## Aim of the exercise:
Work out how many lines below hold the string "Right" and state only that figure.

======== Exercise data

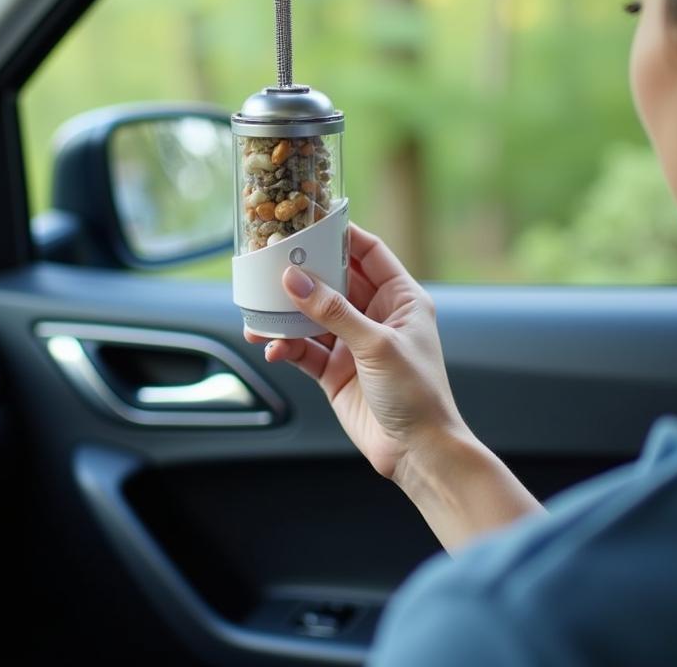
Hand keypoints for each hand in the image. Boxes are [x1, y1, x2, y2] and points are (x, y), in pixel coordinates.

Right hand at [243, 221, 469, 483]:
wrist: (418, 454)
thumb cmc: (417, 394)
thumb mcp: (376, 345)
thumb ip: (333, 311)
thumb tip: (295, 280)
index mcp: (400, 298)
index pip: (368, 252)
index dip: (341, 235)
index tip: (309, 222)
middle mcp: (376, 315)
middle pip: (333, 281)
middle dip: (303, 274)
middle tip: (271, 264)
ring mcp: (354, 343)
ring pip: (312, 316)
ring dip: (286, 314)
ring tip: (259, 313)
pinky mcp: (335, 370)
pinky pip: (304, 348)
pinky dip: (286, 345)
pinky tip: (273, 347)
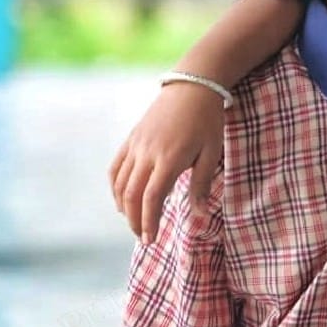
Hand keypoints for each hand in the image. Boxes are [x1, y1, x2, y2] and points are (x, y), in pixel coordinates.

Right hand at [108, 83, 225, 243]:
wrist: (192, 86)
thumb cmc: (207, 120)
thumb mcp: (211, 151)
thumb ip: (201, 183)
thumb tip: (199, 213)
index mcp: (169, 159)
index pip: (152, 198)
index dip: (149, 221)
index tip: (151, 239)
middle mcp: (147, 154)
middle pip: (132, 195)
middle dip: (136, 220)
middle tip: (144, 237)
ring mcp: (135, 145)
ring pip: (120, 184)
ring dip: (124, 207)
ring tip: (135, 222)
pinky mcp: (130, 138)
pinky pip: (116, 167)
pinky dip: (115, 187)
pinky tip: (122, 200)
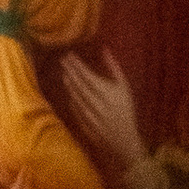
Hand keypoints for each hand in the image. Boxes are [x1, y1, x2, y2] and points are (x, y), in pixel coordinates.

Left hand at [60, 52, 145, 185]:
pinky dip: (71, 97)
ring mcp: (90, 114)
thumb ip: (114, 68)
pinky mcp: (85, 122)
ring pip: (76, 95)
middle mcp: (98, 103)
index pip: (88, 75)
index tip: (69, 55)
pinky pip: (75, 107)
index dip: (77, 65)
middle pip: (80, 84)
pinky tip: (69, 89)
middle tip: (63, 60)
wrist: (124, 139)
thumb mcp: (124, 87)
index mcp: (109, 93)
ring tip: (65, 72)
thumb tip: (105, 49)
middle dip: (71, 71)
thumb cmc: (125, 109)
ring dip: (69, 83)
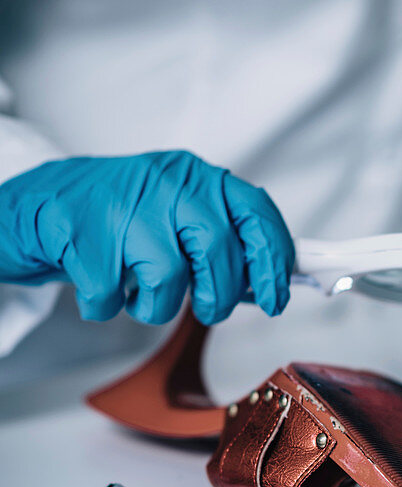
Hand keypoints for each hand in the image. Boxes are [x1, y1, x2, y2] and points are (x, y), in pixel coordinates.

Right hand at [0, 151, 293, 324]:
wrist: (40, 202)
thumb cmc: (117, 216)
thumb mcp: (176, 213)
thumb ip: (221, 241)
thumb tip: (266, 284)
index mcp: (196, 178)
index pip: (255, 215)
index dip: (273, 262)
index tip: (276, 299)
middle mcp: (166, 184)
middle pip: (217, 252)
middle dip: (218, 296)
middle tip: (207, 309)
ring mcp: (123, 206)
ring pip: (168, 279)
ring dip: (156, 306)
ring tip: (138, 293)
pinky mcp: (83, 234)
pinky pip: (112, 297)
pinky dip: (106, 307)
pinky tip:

================

## Answer area:
3